LocalSend has been around for longer, and is the go-to privacy-conscious alternative to dodging Big Tech overreach. No sign-up, no Bluetooth pairing, and no internet connection required. You just need to connect to the same Wi-Fi as the sender/receiver. It still uses a secure REST API and HTTPS encryption over LAN. You can set up persistent destination directories, configure quick-save settings to bypass manual approval, and even run it in the background on PCs.

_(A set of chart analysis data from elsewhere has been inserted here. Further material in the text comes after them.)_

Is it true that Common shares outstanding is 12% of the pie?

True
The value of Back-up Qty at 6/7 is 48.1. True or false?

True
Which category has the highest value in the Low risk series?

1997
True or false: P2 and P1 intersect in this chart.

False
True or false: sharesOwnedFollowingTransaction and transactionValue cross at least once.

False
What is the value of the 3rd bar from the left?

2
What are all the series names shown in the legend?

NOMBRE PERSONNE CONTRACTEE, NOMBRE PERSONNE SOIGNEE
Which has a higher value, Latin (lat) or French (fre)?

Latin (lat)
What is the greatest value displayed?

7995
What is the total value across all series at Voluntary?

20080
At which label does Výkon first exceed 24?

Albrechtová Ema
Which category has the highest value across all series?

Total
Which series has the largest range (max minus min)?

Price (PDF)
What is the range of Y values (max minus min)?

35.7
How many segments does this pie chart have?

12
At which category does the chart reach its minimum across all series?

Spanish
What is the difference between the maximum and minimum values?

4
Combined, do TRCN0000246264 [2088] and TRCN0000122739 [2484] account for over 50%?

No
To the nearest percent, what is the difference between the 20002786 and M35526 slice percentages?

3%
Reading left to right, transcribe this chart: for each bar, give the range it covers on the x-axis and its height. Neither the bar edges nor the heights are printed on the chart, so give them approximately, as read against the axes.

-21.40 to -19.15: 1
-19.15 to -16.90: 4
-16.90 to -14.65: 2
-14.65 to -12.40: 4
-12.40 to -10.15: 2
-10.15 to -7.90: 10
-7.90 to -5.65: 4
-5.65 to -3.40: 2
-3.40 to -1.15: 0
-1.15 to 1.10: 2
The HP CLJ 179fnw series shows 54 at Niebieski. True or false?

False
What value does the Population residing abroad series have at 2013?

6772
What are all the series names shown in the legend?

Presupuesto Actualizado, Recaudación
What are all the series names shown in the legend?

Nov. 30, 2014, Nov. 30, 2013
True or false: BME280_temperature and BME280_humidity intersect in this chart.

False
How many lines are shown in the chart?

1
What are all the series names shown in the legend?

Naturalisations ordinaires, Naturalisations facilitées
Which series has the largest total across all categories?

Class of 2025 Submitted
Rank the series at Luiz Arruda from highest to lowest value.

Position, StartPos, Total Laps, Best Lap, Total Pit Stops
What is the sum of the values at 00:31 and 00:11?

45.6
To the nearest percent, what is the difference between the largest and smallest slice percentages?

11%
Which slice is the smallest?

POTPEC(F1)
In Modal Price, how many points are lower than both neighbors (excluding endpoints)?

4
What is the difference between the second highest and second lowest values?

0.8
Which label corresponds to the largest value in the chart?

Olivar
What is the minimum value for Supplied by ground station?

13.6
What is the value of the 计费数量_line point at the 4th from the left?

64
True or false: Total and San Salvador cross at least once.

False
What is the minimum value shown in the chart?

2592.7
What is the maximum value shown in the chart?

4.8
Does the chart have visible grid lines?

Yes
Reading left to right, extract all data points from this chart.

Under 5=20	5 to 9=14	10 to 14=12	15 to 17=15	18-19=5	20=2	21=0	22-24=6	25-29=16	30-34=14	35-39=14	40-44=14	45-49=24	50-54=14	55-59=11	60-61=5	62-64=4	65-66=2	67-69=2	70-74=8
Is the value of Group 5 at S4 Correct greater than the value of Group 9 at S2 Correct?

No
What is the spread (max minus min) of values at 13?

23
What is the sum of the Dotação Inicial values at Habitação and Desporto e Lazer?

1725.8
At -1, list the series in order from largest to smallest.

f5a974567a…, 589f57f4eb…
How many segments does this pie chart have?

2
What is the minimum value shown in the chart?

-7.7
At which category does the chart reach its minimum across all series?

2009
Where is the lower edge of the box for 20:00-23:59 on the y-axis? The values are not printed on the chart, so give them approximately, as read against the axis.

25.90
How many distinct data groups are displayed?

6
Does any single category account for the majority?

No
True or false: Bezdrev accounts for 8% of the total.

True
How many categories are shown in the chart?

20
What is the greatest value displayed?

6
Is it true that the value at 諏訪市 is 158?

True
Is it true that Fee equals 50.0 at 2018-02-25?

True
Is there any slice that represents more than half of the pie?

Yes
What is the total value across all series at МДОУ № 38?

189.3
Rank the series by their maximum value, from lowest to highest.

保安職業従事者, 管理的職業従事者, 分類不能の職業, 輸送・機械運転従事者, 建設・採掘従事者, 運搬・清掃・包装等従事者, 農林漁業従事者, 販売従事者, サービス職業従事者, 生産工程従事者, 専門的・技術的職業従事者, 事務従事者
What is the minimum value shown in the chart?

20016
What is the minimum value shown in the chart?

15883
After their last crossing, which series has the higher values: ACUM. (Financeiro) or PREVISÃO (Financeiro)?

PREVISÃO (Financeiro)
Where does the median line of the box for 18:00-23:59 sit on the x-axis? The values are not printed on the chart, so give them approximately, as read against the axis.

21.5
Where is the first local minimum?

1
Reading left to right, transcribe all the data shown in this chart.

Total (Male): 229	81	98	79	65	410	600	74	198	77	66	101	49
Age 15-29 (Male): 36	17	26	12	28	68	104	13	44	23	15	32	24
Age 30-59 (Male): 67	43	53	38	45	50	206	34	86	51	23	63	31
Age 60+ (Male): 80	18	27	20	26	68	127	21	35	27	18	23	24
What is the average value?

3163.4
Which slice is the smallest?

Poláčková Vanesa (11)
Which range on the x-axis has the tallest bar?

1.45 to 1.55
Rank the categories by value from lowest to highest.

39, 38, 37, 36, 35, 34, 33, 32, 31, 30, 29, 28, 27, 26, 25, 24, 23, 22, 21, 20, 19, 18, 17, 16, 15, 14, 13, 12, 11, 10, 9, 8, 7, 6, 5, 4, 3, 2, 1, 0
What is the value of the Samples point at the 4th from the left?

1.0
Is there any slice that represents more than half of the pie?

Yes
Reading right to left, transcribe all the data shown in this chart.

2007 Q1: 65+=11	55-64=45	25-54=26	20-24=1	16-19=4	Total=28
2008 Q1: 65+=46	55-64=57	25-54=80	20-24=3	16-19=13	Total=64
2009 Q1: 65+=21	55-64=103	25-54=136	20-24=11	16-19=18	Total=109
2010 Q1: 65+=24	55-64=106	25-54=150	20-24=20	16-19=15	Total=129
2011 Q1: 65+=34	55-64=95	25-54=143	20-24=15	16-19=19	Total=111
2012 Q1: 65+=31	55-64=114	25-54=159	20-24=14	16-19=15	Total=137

LocalSend is a free, cross-platorm tool that unlocks high-speed wireless file transfers between devices irrespective of the operating system they are running. It relies on Wi-Fi, and is touted as the go-to alternative for AirDrop and Quick Share.
Android’s default media playback situation is fragmented. Google Photos handles local video, but YouTube Music handles audio. Using these cloud-first apps for local movies or FLAC feels clunky and invasive, especially with Photos constantly bringing up Drive backup. I used MX Player for decades until the Amazon acquisition that made the free version a wannabe streaming hub.
VLC rightly earned a flight on the latest Artemis mission since it’s the ultimate replacement. VLC can play practically any media file without codec errors, including weirdly encoded MKVs and ancient AVIs. The intuitive interface retains swipe controls for volume, seeking, and brightness that are muscle memory.

This FOSS app shines with network streaming too. I also use VLC to stream video from my home NAS or PC over SMB and FTP. It effortlessly handles hardware decoding, PiP (picture-in-picture) mode, and a granular graphic equalizer, too.
VLC is an iconic media player that supports an extensive codec library despite its small installed app footprint. The app also handles web streaming on demand.
The Play Store works for mainstream apps like VLC, but is hostile to certain utilities. Anything blocking ads system-wide, scraping useful data, or modifying low-level system behaviors eventually gets nuked. F-Droid is the complete opposite, and a cornerstone of my Pixel setup, housing free and open-source software.
For the casual FOSS user, F-Droid is a safe, ad-free storefront. You won’t accidentally download a crypto miner or a credential stealer since listings are community-vetted. Plus, it’s a streamlined updater for apps like Fossify File Manager and LocalSend without Google’s involvement.
For power users, F-Droid helps manage custom software repositories seamlessly, saving APK hunting effort on GitHub for every update. F-Droid is also the launchpad for indispensable, anti-commercial tools such as Termux and NewPipe. It automates the maintenance of a Pixel, breaking free from Google’s stronghold.
F-Droid is an open source app marketplace that courts liberated services from all over, platforming wholesale forks of other services and open source apps.
You don’t have to de-Google a Pixel, run custom ROMs, and pirate software. The FOSS community offers a middle-ground with smart substitutions for core utilities, making devices faster, private, and less annoying for daily use.